Kurtyka: Synchronizacja to wyraz solidarności Polski

29 czerwca 2018, 13:45

– To jest wyraz naszej solidarności, naszego poparcia, aby kraje bałtyckie nie pozostały odizolowaną wyspą z punktu widzenia funkcjonowania systemów elektroenergetycznych – powiedział podczas dzisiejszego śniadania prasowego, wiceminister energii, Michał Kurtyka.

Linie wysokiego napięcia. Fot. Wikimedia Commons
Linie wysokiego napięcia. Fot. Wikimedia Commons

Jak zaznaczył, synchronizacja sieci elektroenergetycznych państw bałtyckich z systemem energetycznej Europy kontynentalnej była jednym z priorytetów polityki energetycznej państw bałtyckich, ale także polityki zagranicznej. – To sukces zarówno Polski, jak i polityki europejskiej – przekonywał wiceminister energii dodając jednocześnie, że teraz będą prowadzone prace nad szczegółami dotyczącymi między innymi pracy takiego połączenia.

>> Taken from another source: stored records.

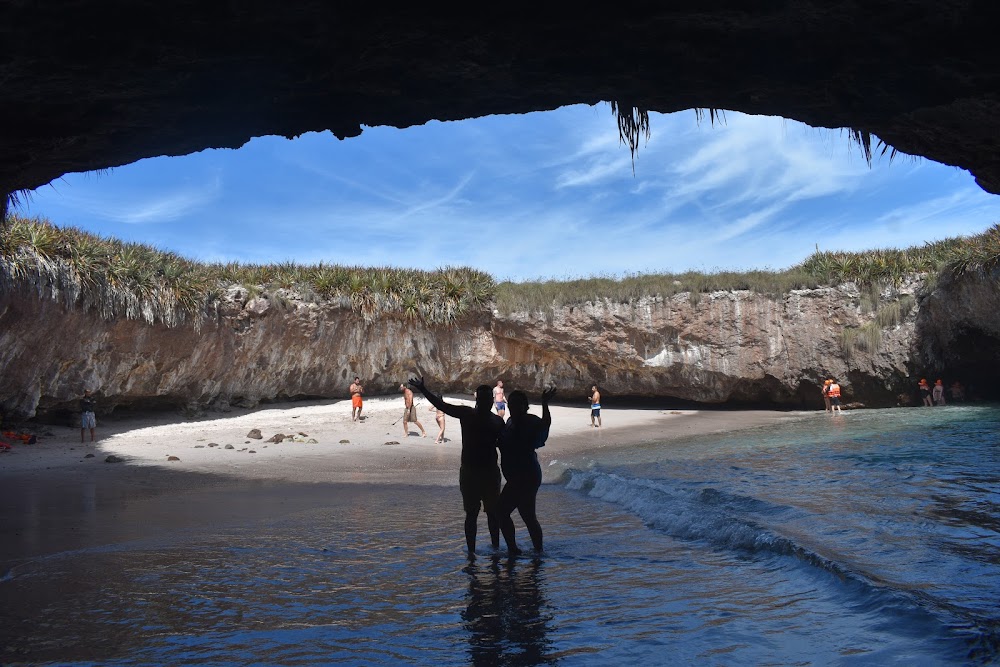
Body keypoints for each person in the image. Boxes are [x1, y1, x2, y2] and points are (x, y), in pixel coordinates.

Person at [409, 377, 516, 558]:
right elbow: (441, 406)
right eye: (482, 398)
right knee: (478, 514)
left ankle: (488, 551)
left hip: (485, 471)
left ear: (490, 400)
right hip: (474, 471)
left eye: (486, 398)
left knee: (489, 514)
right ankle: (478, 551)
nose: (484, 401)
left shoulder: (493, 421)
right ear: (480, 400)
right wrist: (423, 389)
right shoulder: (471, 415)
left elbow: (506, 447)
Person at [497, 387, 556, 554]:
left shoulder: (529, 420)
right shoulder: (510, 422)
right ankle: (538, 552)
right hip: (521, 475)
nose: (513, 407)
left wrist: (545, 403)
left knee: (501, 511)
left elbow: (545, 424)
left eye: (517, 404)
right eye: (511, 404)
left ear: (524, 406)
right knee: (528, 516)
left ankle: (514, 550)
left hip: (525, 475)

W podobnym tonie wypowiedział się również Tomasz Dąbrowski, wiceszef resortu energii. – Sam proces synchronizacji jest rzeczą doniosłą dla państw bałtyckich. To symboliczny moment, ponieważ oznacza fizyczne odcięcie od systemów rosyjskich i białoruskich. Proces synchronizacji pozwoli państwom bałtyckim na uzyskanie energetycznej niepodległości – mówił.

Jego zdaniem, synchronizacja przez LitPol Link 1 oraz dodatkowe połączenie stałoprądowe jest rozwiązaniem najkorzystniejszym dla Polski. – Wartością mapy drogowej jest to, że strony zgodziły się na taką a nie inną typologię sieci – mówił Dąbrowski.

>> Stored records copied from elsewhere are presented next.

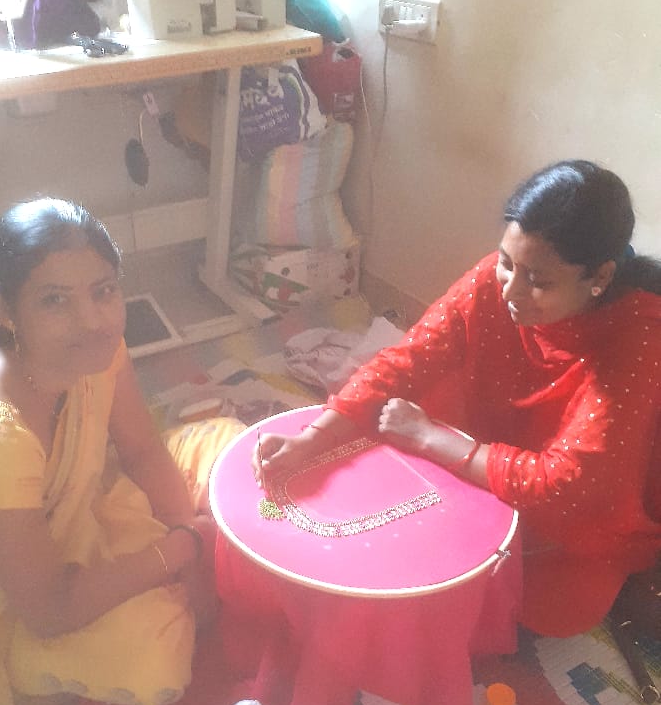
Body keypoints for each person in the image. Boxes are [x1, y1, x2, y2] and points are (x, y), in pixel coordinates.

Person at [253, 160, 661, 639]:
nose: (511, 290)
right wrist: (313, 438)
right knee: (393, 439)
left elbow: (566, 486)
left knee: (524, 608)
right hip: (489, 443)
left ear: (600, 277)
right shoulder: (496, 282)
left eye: (539, 281)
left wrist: (432, 438)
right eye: (507, 262)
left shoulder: (638, 337)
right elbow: (408, 359)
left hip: (572, 504)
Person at [0, 198, 242, 705]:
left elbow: (142, 451)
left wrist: (187, 536)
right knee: (153, 658)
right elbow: (49, 610)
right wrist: (186, 547)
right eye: (55, 300)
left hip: (81, 510)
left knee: (232, 452)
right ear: (5, 309)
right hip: (1, 605)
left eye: (103, 291)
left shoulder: (100, 351)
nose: (91, 321)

Przypomnijmy, że wczoraj w Brukseli, przewodniczący Komisji Europejskiej, Jean Claude Juncker wraz z prezydentem Litwy, Dalią Grybauskaitė, premierem Estonii Jürim Ratasem, premierem Łotwy Mārisem Kučinskisem oraz premierem Polski Mateuszem Morawieckim, podpisali plan działań politycznych, dotyczący synchronizacji sieci elektroenergetycznych państw bałtyckich z europejską siecią kontynentalną. Proces ma się zakończyć w 2025 roku.